Vorliegender Text:
# Instalationshilfe bei Addon



## Magera (8. November 2017)

Guten Hallo,

Ich hoffe man kann mir hier helfen, da alle suchen und Vorschläge bei Google mich nicht weiter gebracht haben.

Es geht um das Addon GatherMate2.
Bzw dessen Datenbank GatherMate2-Data

Theoretisch ist das ja nicht schwer, man Pack das Addon Gather mAte in den Addon ordner und das Addon Gathermate2_Data auch, ohne daas man die ordner in ein ander steckt.
Danach über Addons noch anwählen und Online mit dem Befehl /Gathermate das die Einstellungen öffnen und dort auf "Importieren" gehen, richtig?

Wenn ich das aber so mache finde ich unter Importieren keine Daten, also kann nichts importieren. Auch der Tipp bezüglich des Addons Carbonite hat nichts gebracht.

Kann mir jemand verraten was ich eventuell Falsch mache? 
Gibt es Addons die Gathermate2 stören oder behindern?

Das Addon samt Data habe ich übrigens von Cursed. und da auch die aktuellste Version, bei Data, hab ich sogar mehrere Versionen Ausprobiert.

Wäre echt toll wenn mir jemand helfen kann.


----------



## Magera (9. November 2017)

Ergänzung:

Mir wird in der Addons Verwaltungsliste nichtmal GatherMate_Data angezeigt. dennoch bekomme ich auf der Map im Game Shatzkisten und Wolken angezeigt, sowie Fisch/Angelspotts. Aber Erze oder Kräuter werden mir dennoch nicht angezeigt.
Muss ich mir also erst irgendwoher Datenbanken organisieren?
Ich dachte die wären ebn in Gathermate Data drin?


----------

Bilder mit zugehörigem Quelltext
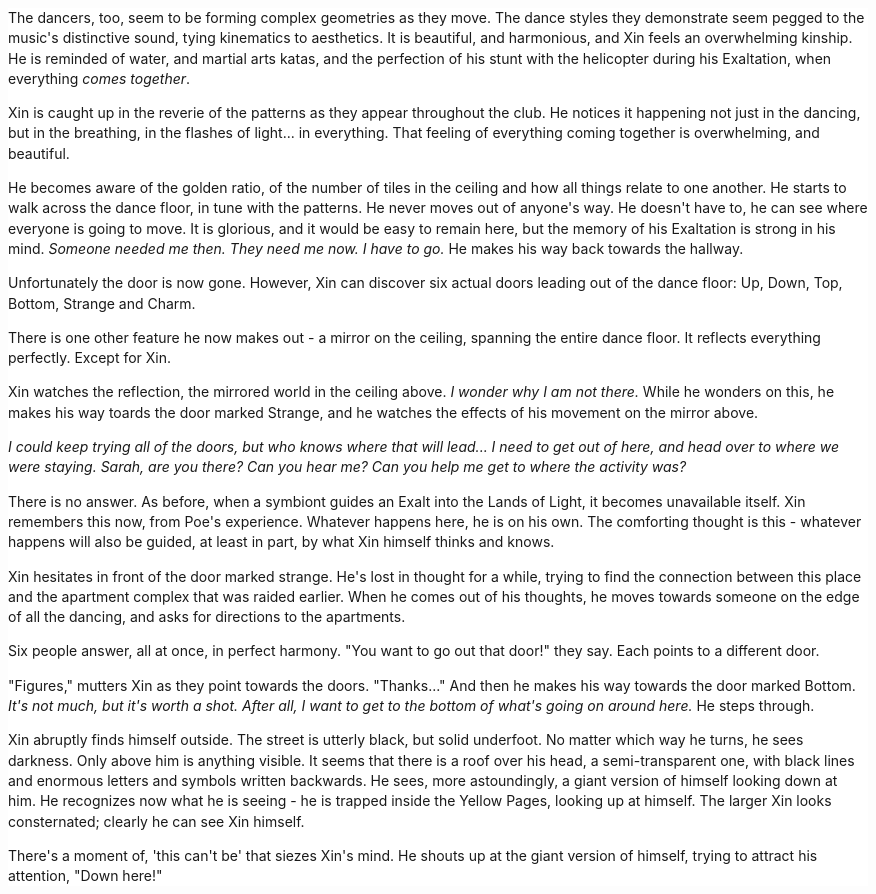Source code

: The dancers, too, seem to be forming complex geometries as they move. The dance styles they demonstrate seem pegged to the music's distinctive sound, tying kinematics to aesthetics. It is beautiful, and harmonious, and Xin feels an overwhelming kinship. He is reminded of water, and martial arts katas, and the perfection of his stunt with the helicopter during his Exaltation, when everything _comes together_.

Xin is caught up in the reverie of the patterns as they appear throughout the club. He notices it happening not just in the dancing, but in the breathing, in the flashes of light... in everything. That feeling of everything coming together is overwhelming, and beautiful.

He becomes aware of the golden ratio, of the number of tiles in the ceiling and how all things relate to one another. He starts to walk across the dance floor, in tune with the patterns. He never moves out of anyone's way. He doesn't have to, he can see where everyone is going to move. It is glorious, and it would be easy to remain here, but the memory of his Exaltation is strong in his mind. _Someone needed me then. They need me now. I have to go._ He makes his way back towards the hallway.

Unfortunately the door is now gone. However, Xin can discover six actual doors leading out of the dance floor: Up, Down, Top, Bottom, Strange and Charm.

There is one other feature he now makes out - a mirror on the ceiling, spanning the entire dance floor. It reflects everything perfectly. Except for Xin.

Xin watches the reflection, the mirrored world in the ceiling above. _I wonder why I am not there._ While he wonders on this, he makes his way toards the door marked Strange, and he watches the effects of his movement on the mirror above.

_I could keep trying all of the doors, but who knows where that will lead... I need to get out of here, and head over to where we were staying. Sarah, are you there? Can you hear me? Can you help me get to where the activity was?_

There is no answer. As before, when a symbiont guides an Exalt into the Lands of Light, it becomes unavailable itself. Xin remembers this now, from Poe's experience. Whatever happens here, he is on his own. The comforting thought is this - whatever happens will also be guided, at least in part, by what Xin himself thinks and knows.

Xin hesitates in front of the door marked strange. He's lost in thought for a while, trying to find the connection between this place and the apartment complex that was raided earlier. When he comes out of his thoughts, he moves towards someone on the edge of all the dancing, and asks for directions to the apartments.

Six people answer, all at once, in perfect harmony. "You want to go out that door!" they say. Each points to a different door.

"Figures," mutters Xin as they point towards the doors. "Thanks..." And then he makes his way towards the door marked Bottom. _It's not much, but it's worth a shot. After all, I want to get to the bottom of what's going on around here._ He steps through.

Xin abruptly finds himself outside. The street is utterly black, but solid underfoot. No matter which way he turns, he sees darkness. Only above him is anything visible. It seems that there is a roof over his head, a semi-transparent one, with black lines and enormous letters and symbols written backwards. He sees, more astoundingly, a giant version of himself looking down at him. He recognizes now what he is seeing - he is trapped inside the Yellow Pages, looking up at himself. The larger Xin looks consternated; clearly he can see Xin himself.

There's a moment of, 'this can't be' that siezes Xin's mind. He shouts up at the giant version of himself, trying to attract his attention, "Down here!"
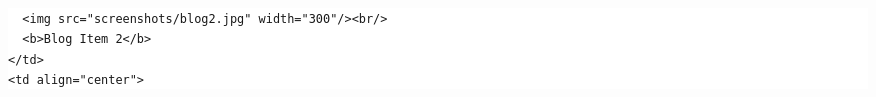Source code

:       <img src="screenshots/blog2.jpg" width="300"/><br/>
      <b>Blog Item 2</b>
    </td>
    <td align="center">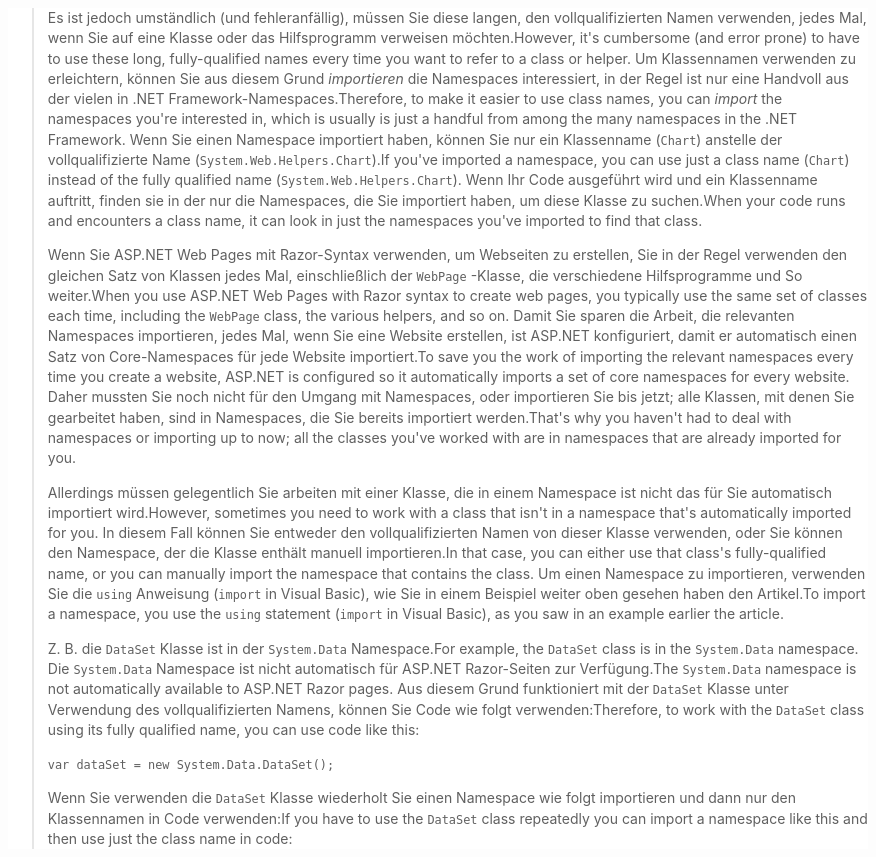 > <span data-ttu-id="c9a1f-200">Es ist jedoch umständlich (und fehleranfällig), müssen Sie diese langen, den vollqualifizierten Namen verwenden, jedes Mal, wenn Sie auf eine Klasse oder das Hilfsprogramm verweisen möchten.</span><span class="sxs-lookup"><span data-stu-id="c9a1f-200">However, it's cumbersome (and error prone) to have to use these long, fully-qualified names every time you want to refer to a class or helper.</span></span> <span data-ttu-id="c9a1f-201">Um Klassennamen verwenden zu erleichtern, können Sie aus diesem Grund *importieren* die Namespaces interessiert, in der Regel ist nur eine Handvoll aus der vielen in .NET Framework-Namespaces.</span><span class="sxs-lookup"><span data-stu-id="c9a1f-201">Therefore, to make it easier to use class names, you can *import* the namespaces you're interested in, which is usually is just a handful from among the many namespaces in the .NET Framework.</span></span> <span data-ttu-id="c9a1f-202">Wenn Sie einen Namespace importiert haben, können Sie nur ein Klassenname (`Chart`) anstelle der vollqualifizierte Name (`System.Web.Helpers.Chart`).</span><span class="sxs-lookup"><span data-stu-id="c9a1f-202">If you've imported a namespace, you can use just a class name (`Chart`) instead of the fully qualified name (`System.Web.Helpers.Chart`).</span></span> <span data-ttu-id="c9a1f-203">Wenn Ihr Code ausgeführt wird und ein Klassenname auftritt, finden sie in der nur die Namespaces, die Sie importiert haben, um diese Klasse zu suchen.</span><span class="sxs-lookup"><span data-stu-id="c9a1f-203">When your code runs and encounters a class name, it can look in just the namespaces you've imported to find that class.</span></span>
> 
> <span data-ttu-id="c9a1f-204">Wenn Sie ASP.NET Web Pages mit Razor-Syntax verwenden, um Webseiten zu erstellen, Sie in der Regel verwenden den gleichen Satz von Klassen jedes Mal, einschließlich der `WebPage` -Klasse, die verschiedene Hilfsprogramme und So weiter.</span><span class="sxs-lookup"><span data-stu-id="c9a1f-204">When you use ASP.NET Web Pages with Razor syntax to create web pages, you typically use the same set of classes each time, including the `WebPage` class, the various helpers, and so on.</span></span> <span data-ttu-id="c9a1f-205">Damit Sie sparen die Arbeit, die relevanten Namespaces importieren, jedes Mal, wenn Sie eine Website erstellen, ist ASP.NET konfiguriert, damit er automatisch einen Satz von Core-Namespaces für jede Website importiert.</span><span class="sxs-lookup"><span data-stu-id="c9a1f-205">To save you the work of importing the relevant namespaces every time you create a website, ASP.NET is configured so it automatically imports a set of core namespaces for every website.</span></span> <span data-ttu-id="c9a1f-206">Daher mussten Sie noch nicht für den Umgang mit Namespaces, oder importieren Sie bis jetzt; alle Klassen, mit denen Sie gearbeitet haben, sind in Namespaces, die Sie bereits importiert werden.</span><span class="sxs-lookup"><span data-stu-id="c9a1f-206">That's why you haven't had to deal with namespaces or importing up to now; all the classes you've worked with are in namespaces that are already imported for you.</span></span>
> 
> <span data-ttu-id="c9a1f-207">Allerdings müssen gelegentlich Sie arbeiten mit einer Klasse, die in einem Namespace ist nicht das für Sie automatisch importiert wird.</span><span class="sxs-lookup"><span data-stu-id="c9a1f-207">However, sometimes you need to work with a class that isn't in a namespace that's automatically imported for you.</span></span> <span data-ttu-id="c9a1f-208">In diesem Fall können Sie entweder den vollqualifizierten Namen von dieser Klasse verwenden, oder Sie können den Namespace, der die Klasse enthält manuell importieren.</span><span class="sxs-lookup"><span data-stu-id="c9a1f-208">In that case, you can either use that class's fully-qualified name, or you can manually import the namespace that contains the class.</span></span> <span data-ttu-id="c9a1f-209">Um einen Namespace zu importieren, verwenden Sie die `using` Anweisung (`import` in Visual Basic), wie Sie in einem Beispiel weiter oben gesehen haben den Artikel.</span><span class="sxs-lookup"><span data-stu-id="c9a1f-209">To import a namespace, you use the `using` statement (`import` in Visual Basic), as you saw in an example earlier the article.</span></span>
> 
> <span data-ttu-id="c9a1f-210">Z. B. die `DataSet` Klasse ist in der `System.Data` Namespace.</span><span class="sxs-lookup"><span data-stu-id="c9a1f-210">For example, the `DataSet` class is in the `System.Data` namespace.</span></span> <span data-ttu-id="c9a1f-211">Die `System.Data` Namespace ist nicht automatisch für ASP.NET Razor-Seiten zur Verfügung.</span><span class="sxs-lookup"><span data-stu-id="c9a1f-211">The `System.Data` namespace is not automatically available to ASP.NET Razor pages.</span></span> <span data-ttu-id="c9a1f-212">Aus diesem Grund funktioniert mit der `DataSet` Klasse unter Verwendung des vollqualifizierten Namens, können Sie Code wie folgt verwenden:</span><span class="sxs-lookup"><span data-stu-id="c9a1f-212">Therefore, to work with the `DataSet` class using its fully qualified name, you can use code like this:</span></span>
> 
> `var dataSet = new System.Data.DataSet();`
> 
> <span data-ttu-id="c9a1f-213">Wenn Sie verwenden die `DataSet` Klasse wiederholt Sie einen Namespace wie folgt importieren und dann nur den Klassennamen in Code verwenden:</span><span class="sxs-lookup"><span data-stu-id="c9a1f-213">If you have to use the `DataSet` class repeatedly you can import a namespace like this and then use just the class name in code:</span></span>
> 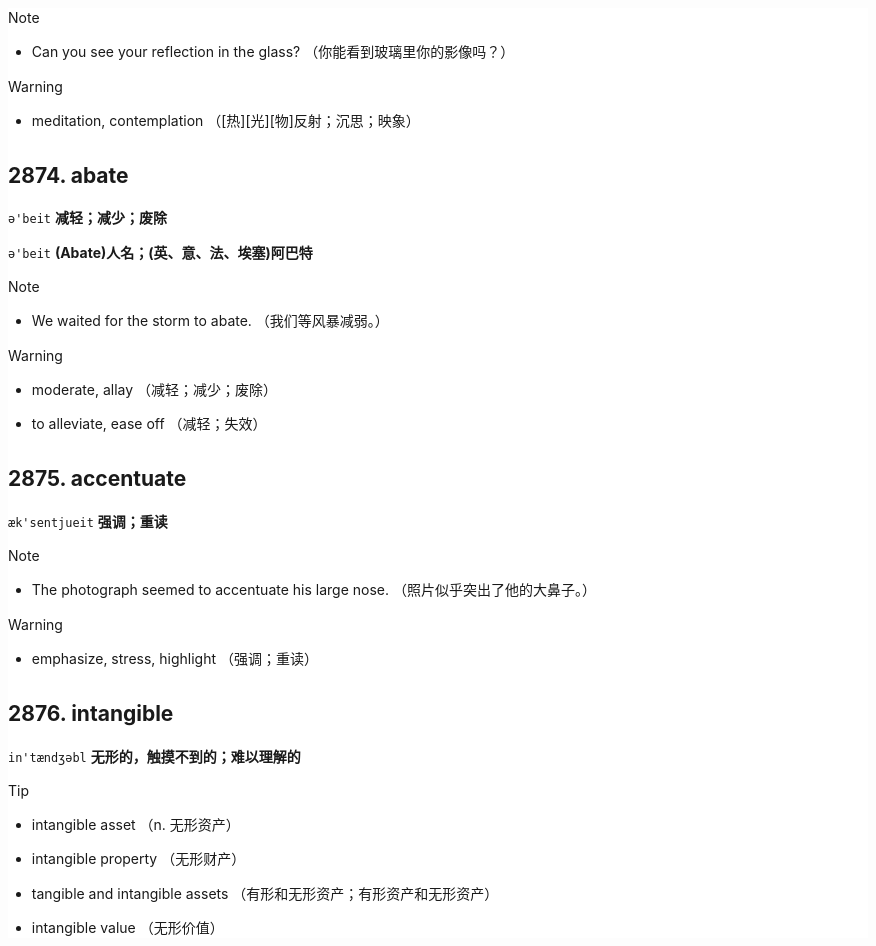 > [!NOTE]
>
> - Can you see your reflection in the glass? （你能看到玻璃里你的影像吗？）
>

> [!WARNING]
>
> - meditation, contemplation （[热][光][物]反射；沉思；映象）
>

## 2874. abate

`ə'beit`  **减轻；减少；废除**

`ə'beit`  **(Abate)人名；(英、意、法、埃塞)阿巴特**

> [!NOTE]
>
> - We waited for the storm to abate. （我们等风暴减弱。）
>

> [!WARNING]
>
> - moderate, allay （减轻；减少；废除）
>
> - to alleviate, ease off （减轻；失效）
>

## 2875. accentuate

`æk'sentjueit`  **强调；重读**

> [!NOTE]
>
> - The photograph seemed to accentuate his large nose. （照片似乎突出了他的大鼻子。）
>

> [!WARNING]
>
> - emphasize, stress, highlight （强调；重读）
>

## 2876. intangible

`in'tændʒəbl`  **无形的，触摸不到的；难以理解的**

> [!TIP]
>
> - intangible asset （n. 无形资产）
>
> - intangible property （无形财产）
>
> - tangible and intangible assets （有形和无形资产；有形资产和无形资产）
>
> - intangible value （无形价值）
>

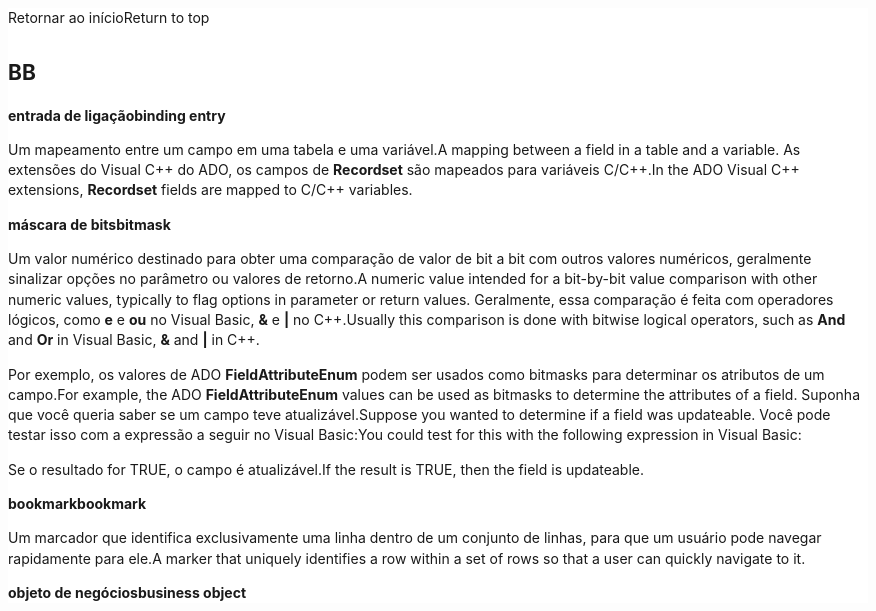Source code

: <span data-ttu-id="47e4d-130">Retornar ao início</span><span class="sxs-lookup"><span data-stu-id="47e4d-130">Return to top</span></span>

## <a name="b"></a><span data-ttu-id="47e4d-131">B</span><span class="sxs-lookup"><span data-stu-id="47e4d-131">B</span></span>

<span data-ttu-id="47e4d-132">**entrada de ligação**</span><span class="sxs-lookup"><span data-stu-id="47e4d-132">**binding entry**</span></span>

<span data-ttu-id="47e4d-133">Um mapeamento entre um campo em uma tabela e uma variável.</span><span class="sxs-lookup"><span data-stu-id="47e4d-133">A mapping between a field in a table and a variable.</span></span> <span data-ttu-id="47e4d-134">As extensões do Visual C++ do ADO, os campos de **Recordset** são mapeados para variáveis C/C++.</span><span class="sxs-lookup"><span data-stu-id="47e4d-134">In the ADO Visual C++ extensions, **Recordset** fields are mapped to C/C++ variables.</span></span>

<span data-ttu-id="47e4d-135">**máscara de bits**</span><span class="sxs-lookup"><span data-stu-id="47e4d-135">**bitmask**</span></span>

<span data-ttu-id="47e4d-136">Um valor numérico destinado para obter uma comparação de valor de bit a bit com outros valores numéricos, geralmente sinalizar opções no parâmetro ou valores de retorno.</span><span class="sxs-lookup"><span data-stu-id="47e4d-136">A numeric value intended for a bit-by-bit value comparison with other numeric values, typically to flag options in parameter or return values.</span></span> <span data-ttu-id="47e4d-137">Geralmente, essa comparação é feita com operadores lógicos, como **e** e **ou** no Visual Basic, **&** e **|** no C++.</span><span class="sxs-lookup"><span data-stu-id="47e4d-137">Usually this comparison is done with bitwise logical operators, such as **And** and **Or** in Visual Basic, **&** and **|** in C++.</span></span>

<span data-ttu-id="47e4d-138">Por exemplo, os valores de ADO **FieldAttributeEnum** podem ser usados como bitmasks para determinar os atributos de um campo.</span><span class="sxs-lookup"><span data-stu-id="47e4d-138">For example, the ADO **FieldAttributeEnum** values can be used as bitmasks to determine the attributes of a field.</span></span> <span data-ttu-id="47e4d-139">Suponha que você queria saber se um campo teve atualizável.</span><span class="sxs-lookup"><span data-stu-id="47e4d-139">Suppose you wanted to determine if a field was updateable.</span></span> <span data-ttu-id="47e4d-140">Você pode testar isso com a expressão a seguir no Visual Basic:</span><span class="sxs-lookup"><span data-stu-id="47e4d-140">You could test for this with the following expression in Visual Basic:</span></span>  
  

<span data-ttu-id="47e4d-141">Se o resultado for TRUE, o campo é atualizável.</span><span class="sxs-lookup"><span data-stu-id="47e4d-141">If the result is TRUE, then the field is updateable.</span></span>

<span data-ttu-id="47e4d-142">**bookmark**</span><span class="sxs-lookup"><span data-stu-id="47e4d-142">**bookmark**</span></span>

<span data-ttu-id="47e4d-143">Um marcador que identifica exclusivamente uma linha dentro de um conjunto de linhas, para que um usuário pode navegar rapidamente para ele.</span><span class="sxs-lookup"><span data-stu-id="47e4d-143">A marker that uniquely identifies a row within a set of rows so that a user can quickly navigate to it.</span></span>

<span data-ttu-id="47e4d-144">**objeto de negócios**</span><span class="sxs-lookup"><span data-stu-id="47e4d-144">**business object**</span></span>

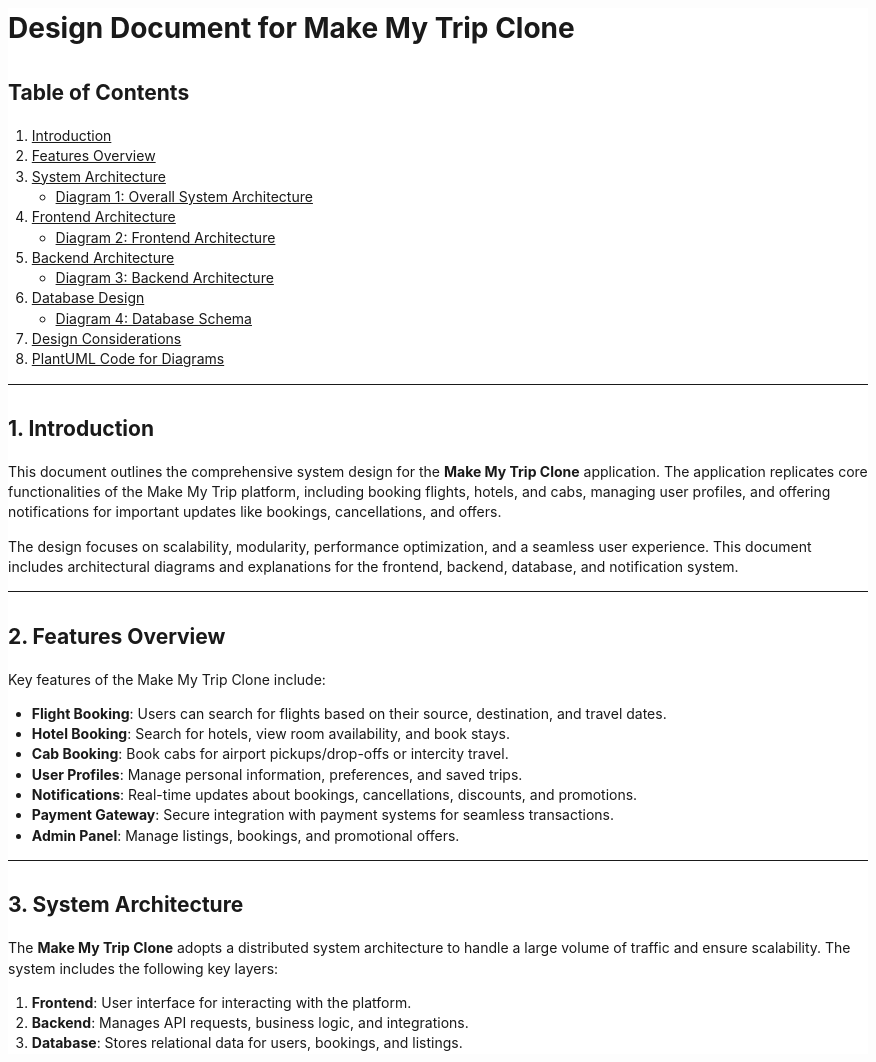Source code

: # Design Document for Make My Trip Clone

## Table of Contents

1. [Introduction](#introduction)
2. [Features Overview](#features-overview)
3. [System Architecture](#system-architecture)
   - [Diagram 1: Overall System Architecture](#diagram-1-overall-system-architecture)
4. [Frontend Architecture](#frontend-architecture)
   - [Diagram 2: Frontend Architecture](#diagram-2-frontend-architecture)
5. [Backend Architecture](#backend-architecture)
   - [Diagram 3: Backend Architecture](#diagram-3-backend-architecture)
6. [Database Design](#database-design)
   - [Diagram 4: Database Schema](#diagram-4-database-schema)
7. [Design Considerations](#design-considerations)
8. [PlantUML Code for Diagrams](#plantuml-code-for-diagrams)

---

## 1. Introduction

This document outlines the comprehensive system design for the **Make My Trip Clone** application. The application replicates core functionalities of the Make My Trip platform, including booking flights, hotels, and cabs, managing user profiles, and offering notifications for important updates like bookings, cancellations, and offers.

The design focuses on scalability, modularity, performance optimization, and a seamless user experience. This document includes architectural diagrams and explanations for the frontend, backend, database, and notification system.

---

## 2. Features Overview

Key features of the Make My Trip Clone include:
- **Flight Booking**: Users can search for flights based on their source, destination, and travel dates.
- **Hotel Booking**: Search for hotels, view room availability, and book stays.
- **Cab Booking**: Book cabs for airport pickups/drop-offs or intercity travel.
- **User Profiles**: Manage personal information, preferences, and saved trips.
- **Notifications**: Real-time updates about bookings, cancellations, discounts, and promotions.
- **Payment Gateway**: Secure integration with payment systems for seamless transactions.
- **Admin Panel**: Manage listings, bookings, and promotional offers.

---

## 3. System Architecture

The **Make My Trip Clone** adopts a distributed system architecture to handle a large volume of traffic and ensure scalability. The system includes the following key layers:
1. **Frontend**: User interface for interacting with the platform.
2. **Backend**: Manages API requests, business logic, and integrations.
3. **Database**: Stores relational data for users, bookings, and listings.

Aufgabe A: Geben Sie aus dem Text zu GatherMate2 den Abschnitt zwischen „Es geht um das“ und „stören oder behindern?“ einschließlich unverändert aus.
Aufgabe B: Erklären Sie in ein bis drei Sätzen anhand des Textes zu GatherMate2, warum Magera in diesem Forum um Hilfe bittet.

Lösung A:
Es geht um das Addon GatherMate2.
Bzw dessen Datenbank GatherMate2-Data

Theoretisch ist das ja nicht schwer, man Pack das Addon Gather mAte in den Addon ordner und das Addon Gathermate2_Data auch, ohne daas man die ordner in ein ander steckt.
Danach über Addons noch anwählen und Online mit dem Befehl /Gathermate das die Einstellungen öffnen und dort auf "Importieren" gehen, richtig?

Wenn ich das aber so mache finde ich unter Importieren keine Daten, also kann nichts importieren. Auch der Tipp bezüglich des Addons Carbonite hat nichts gebracht.

Kann mir jemand verraten was ich eventuell Falsch mache? 
Gibt es Addons die Gathermate2 stören oder behindern?

Lösung B: Magera bittet hier um Hilfe, weil alle Suchen und die Vorschläge bei Google nicht weitergeholfen haben.